A SUA TAREFA:
Por favor, extraia na íntegra o texto sobre a manifestação de trabalhadores contra o governo do PS, sem alterar uma única palavra ou sinal.

TEXTO EXTRAÍDO:
Duzentos mil trabalhadores na rua, em protesto contra um governo do PS, não podem apenas merecer um simples juízo de valor, quanto às razões escolhidas como eixo da manifestação, e uma alusão ao facto de serem livres de manifestarem a sua opinião. Na verdade, se vinte mil dondocas das melhores famílias desfilassem pelas ruas batendo em caçarolas, em protesto contra qualquer medida de um governo do PS, esse juízo e essa alusão talvez bastassem.
Mas um governo do PS não pode deixar de ponderar politicamente sobre o facto dessa manifestação ter ocorrido com o apoio popular verificado. Não estava ali todo o povo de esquerda, mas estava ali uma parte considerável do povo de esquerda.
Ora, o governo do PS, devendo tratar com justiça todos os portugueses, devendo velar pelo bom funcionamento das instituições e das organizações, garantir a liberdade e segurança das pessoas, instituir mecanismos de solidariedade e de protecção social, não pode deixar de procurar conseguir que o exercício do seu poder deixe as desigualdades sociais menos escandalosas e as subalternidades sócio-políticas menos penalizadoras. Mas estes princípios não são fórmulas abstractas, têm destinatários concretos. Entre estes, estão seguramente os trabalhadores que perderam o emprego, os trabalhadores precários, os trabalhadores cujos salários são tão baixos que não lhes asseguram uma sobrevivência digna.
Eu não desvalorizo o facto de os actuais governantes estarem convencidos que estão a proteger esses trabalhadores da melhor maneira possível. Mas o governo também não pode desvalorizar o facto de centenas de milhares deles mostrarem publicamente que estão convencidos do contrário.
E este é um problema político grave: duzentos mil trabalhadores protestam nas ruas contra a política de um governo de esquerda. Não é apenas a revelação de um risco eleitoral para o governo. E não é algo que não represente também um risco político para os interesses históricos dos trabalhadores.

DADOS DE ORIGEM:
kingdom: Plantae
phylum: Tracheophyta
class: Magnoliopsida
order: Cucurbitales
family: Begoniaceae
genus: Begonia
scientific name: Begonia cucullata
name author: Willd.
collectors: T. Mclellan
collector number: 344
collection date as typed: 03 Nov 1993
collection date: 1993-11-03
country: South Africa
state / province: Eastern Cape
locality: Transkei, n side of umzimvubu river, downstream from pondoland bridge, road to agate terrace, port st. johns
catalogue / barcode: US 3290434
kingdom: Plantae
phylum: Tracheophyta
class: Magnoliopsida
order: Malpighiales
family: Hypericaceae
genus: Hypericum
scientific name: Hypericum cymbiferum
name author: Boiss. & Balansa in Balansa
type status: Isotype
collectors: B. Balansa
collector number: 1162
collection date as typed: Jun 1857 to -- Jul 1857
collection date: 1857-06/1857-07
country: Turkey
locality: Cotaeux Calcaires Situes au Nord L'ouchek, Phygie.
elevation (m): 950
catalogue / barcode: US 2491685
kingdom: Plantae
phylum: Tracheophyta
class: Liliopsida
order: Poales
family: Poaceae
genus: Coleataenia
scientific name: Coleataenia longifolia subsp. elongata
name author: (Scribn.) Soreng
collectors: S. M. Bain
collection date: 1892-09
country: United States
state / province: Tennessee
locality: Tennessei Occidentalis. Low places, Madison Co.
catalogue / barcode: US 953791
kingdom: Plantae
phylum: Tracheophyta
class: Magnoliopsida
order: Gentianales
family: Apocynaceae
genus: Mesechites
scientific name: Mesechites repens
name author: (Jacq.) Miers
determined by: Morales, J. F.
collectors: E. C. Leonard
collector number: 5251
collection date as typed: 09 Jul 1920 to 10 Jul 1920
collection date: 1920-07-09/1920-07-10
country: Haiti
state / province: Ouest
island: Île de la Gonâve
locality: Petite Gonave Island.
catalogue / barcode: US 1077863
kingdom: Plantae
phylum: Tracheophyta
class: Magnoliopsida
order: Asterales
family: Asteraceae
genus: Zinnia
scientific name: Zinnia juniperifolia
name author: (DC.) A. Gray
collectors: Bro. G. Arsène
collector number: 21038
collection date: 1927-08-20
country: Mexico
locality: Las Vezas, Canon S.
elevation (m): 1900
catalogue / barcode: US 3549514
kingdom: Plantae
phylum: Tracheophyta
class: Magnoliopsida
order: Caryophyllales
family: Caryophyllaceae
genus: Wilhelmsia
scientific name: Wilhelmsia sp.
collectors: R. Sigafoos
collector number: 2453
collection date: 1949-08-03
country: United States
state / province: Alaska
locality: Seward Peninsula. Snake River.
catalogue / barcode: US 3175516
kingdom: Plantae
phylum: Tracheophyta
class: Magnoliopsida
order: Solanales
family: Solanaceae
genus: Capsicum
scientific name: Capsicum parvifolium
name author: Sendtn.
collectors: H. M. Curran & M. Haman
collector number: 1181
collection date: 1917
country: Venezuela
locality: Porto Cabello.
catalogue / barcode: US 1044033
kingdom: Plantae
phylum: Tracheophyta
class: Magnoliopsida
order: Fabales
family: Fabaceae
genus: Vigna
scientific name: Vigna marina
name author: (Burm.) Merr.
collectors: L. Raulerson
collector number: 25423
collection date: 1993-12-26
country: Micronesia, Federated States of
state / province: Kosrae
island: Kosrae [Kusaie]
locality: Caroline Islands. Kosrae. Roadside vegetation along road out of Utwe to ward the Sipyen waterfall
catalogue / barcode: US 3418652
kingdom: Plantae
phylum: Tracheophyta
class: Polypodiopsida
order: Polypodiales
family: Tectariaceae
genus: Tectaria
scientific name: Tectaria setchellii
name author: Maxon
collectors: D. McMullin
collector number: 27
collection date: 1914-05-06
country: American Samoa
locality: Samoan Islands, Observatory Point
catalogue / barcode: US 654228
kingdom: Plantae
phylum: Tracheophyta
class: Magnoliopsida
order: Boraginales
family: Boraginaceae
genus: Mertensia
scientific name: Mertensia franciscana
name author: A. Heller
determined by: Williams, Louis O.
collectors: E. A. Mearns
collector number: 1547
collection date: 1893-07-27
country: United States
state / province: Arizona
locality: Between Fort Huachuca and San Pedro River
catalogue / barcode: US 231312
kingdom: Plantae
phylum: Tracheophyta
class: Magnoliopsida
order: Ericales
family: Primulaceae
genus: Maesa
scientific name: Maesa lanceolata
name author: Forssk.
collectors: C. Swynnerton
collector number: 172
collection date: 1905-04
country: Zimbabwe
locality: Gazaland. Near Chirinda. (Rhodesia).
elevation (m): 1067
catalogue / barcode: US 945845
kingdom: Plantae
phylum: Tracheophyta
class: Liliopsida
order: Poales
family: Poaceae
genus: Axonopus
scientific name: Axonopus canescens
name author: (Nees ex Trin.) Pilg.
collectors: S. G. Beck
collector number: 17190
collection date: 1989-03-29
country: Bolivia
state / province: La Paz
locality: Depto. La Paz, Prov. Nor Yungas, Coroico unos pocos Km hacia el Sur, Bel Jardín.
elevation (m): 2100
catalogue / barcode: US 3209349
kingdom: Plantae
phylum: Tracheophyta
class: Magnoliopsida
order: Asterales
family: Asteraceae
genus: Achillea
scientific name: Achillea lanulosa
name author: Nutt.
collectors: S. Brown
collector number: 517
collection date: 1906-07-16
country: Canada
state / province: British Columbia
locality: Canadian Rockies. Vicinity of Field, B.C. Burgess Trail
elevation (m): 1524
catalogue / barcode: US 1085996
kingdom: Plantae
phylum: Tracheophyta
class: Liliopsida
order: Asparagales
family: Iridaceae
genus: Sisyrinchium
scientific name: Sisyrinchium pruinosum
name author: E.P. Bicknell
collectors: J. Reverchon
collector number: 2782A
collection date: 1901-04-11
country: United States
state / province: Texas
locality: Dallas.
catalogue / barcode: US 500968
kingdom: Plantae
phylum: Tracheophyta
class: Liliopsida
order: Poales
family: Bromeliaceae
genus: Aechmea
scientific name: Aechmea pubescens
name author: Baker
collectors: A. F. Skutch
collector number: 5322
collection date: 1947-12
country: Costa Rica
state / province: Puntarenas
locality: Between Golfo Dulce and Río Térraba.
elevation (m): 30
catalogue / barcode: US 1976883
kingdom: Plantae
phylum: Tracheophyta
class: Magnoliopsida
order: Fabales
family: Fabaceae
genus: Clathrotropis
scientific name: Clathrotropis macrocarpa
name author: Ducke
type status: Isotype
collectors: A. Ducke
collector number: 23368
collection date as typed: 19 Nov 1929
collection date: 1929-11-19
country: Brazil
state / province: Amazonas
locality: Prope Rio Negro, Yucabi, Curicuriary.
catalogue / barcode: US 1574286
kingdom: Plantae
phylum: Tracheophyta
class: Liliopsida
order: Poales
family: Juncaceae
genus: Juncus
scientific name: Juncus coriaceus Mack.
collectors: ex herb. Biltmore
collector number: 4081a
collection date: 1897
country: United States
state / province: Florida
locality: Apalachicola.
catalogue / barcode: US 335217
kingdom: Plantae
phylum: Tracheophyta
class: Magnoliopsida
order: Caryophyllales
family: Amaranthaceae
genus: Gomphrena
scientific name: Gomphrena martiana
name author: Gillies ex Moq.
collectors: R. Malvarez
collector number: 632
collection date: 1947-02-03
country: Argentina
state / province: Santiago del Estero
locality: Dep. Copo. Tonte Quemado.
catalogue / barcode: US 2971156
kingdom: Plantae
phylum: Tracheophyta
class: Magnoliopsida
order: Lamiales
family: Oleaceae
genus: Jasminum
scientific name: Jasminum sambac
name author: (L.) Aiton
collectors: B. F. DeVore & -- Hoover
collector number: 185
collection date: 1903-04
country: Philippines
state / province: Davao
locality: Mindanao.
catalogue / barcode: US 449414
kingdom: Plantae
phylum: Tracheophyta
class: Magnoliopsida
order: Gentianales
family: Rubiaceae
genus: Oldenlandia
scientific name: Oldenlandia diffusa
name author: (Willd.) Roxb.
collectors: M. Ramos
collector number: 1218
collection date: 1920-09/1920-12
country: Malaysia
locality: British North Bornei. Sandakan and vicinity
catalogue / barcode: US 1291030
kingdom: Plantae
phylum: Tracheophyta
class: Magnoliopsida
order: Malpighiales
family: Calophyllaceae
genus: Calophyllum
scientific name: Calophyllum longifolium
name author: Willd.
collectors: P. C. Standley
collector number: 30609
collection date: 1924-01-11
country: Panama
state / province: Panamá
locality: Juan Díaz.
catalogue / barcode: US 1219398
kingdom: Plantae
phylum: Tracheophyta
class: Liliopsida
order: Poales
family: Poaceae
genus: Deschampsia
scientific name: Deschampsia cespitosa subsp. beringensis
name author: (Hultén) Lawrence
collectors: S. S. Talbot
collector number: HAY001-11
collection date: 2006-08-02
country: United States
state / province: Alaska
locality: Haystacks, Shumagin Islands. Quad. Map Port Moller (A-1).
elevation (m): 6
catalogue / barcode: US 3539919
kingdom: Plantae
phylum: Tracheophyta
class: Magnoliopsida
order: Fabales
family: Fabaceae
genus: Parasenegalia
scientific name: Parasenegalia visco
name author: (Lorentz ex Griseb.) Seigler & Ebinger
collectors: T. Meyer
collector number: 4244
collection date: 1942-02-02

RESULTADO DA TAREFA:
Duzentos mil trabalhadores na rua, em protesto contra um governo do PS, não podem apenas merecer um simples juízo de valor, quanto às razões escolhidas como eixo da manifestação, e uma alusão ao facto de serem livres de manifestarem a sua opinião. Na verdade, se vinte mil dondocas das melhores famílias desfilassem pelas ruas batendo em caçarolas, em protesto contra qualquer medida de um governo do PS, esse juízo e essa alusão talvez bastassem.
Mas um governo do PS não pode deixar de ponderar politicamente sobre o facto dessa manifestação ter ocorrido com o apoio popular verificado. Não estava ali todo o povo de esquerda, mas estava ali uma parte considerável do povo de esquerda.
Ora, o governo do PS, devendo tratar com justiça todos os portugueses, devendo velar pelo bom funcionamento das instituições e das organizações, garantir a liberdade e segurança das pessoas, instituir mecanismos de solidariedade e de protecção social, não pode deixar de procurar conseguir que o exercício do seu poder deixe as desigualdades sociais menos escandalosas e as subalternidades sócio-políticas menos penalizadoras. Mas estes princípios não são fórmulas abstractas, têm destinatários concretos. Entre estes, estão seguramente os trabalhadores que perderam o emprego, os trabalhadores precários, os trabalhadores cujos salários são tão baixos que não lhes asseguram uma sobrevivência digna.
Eu não desvalorizo o facto de os actuais governantes estarem convencidos que estão a proteger esses trabalhadores da melhor maneira possível. Mas o governo também não pode desvalorizar o facto de centenas de milhares deles mostrarem publicamente que estão convencidos do contrário.
E este é um problema político grave: duzentos mil trabalhadores protestam nas ruas contra a política de um governo de esquerda. Não é apenas a revelação de um risco eleitoral para o governo. E não é algo que não represente também um risco político para os interesses históricos dos trabalhadores.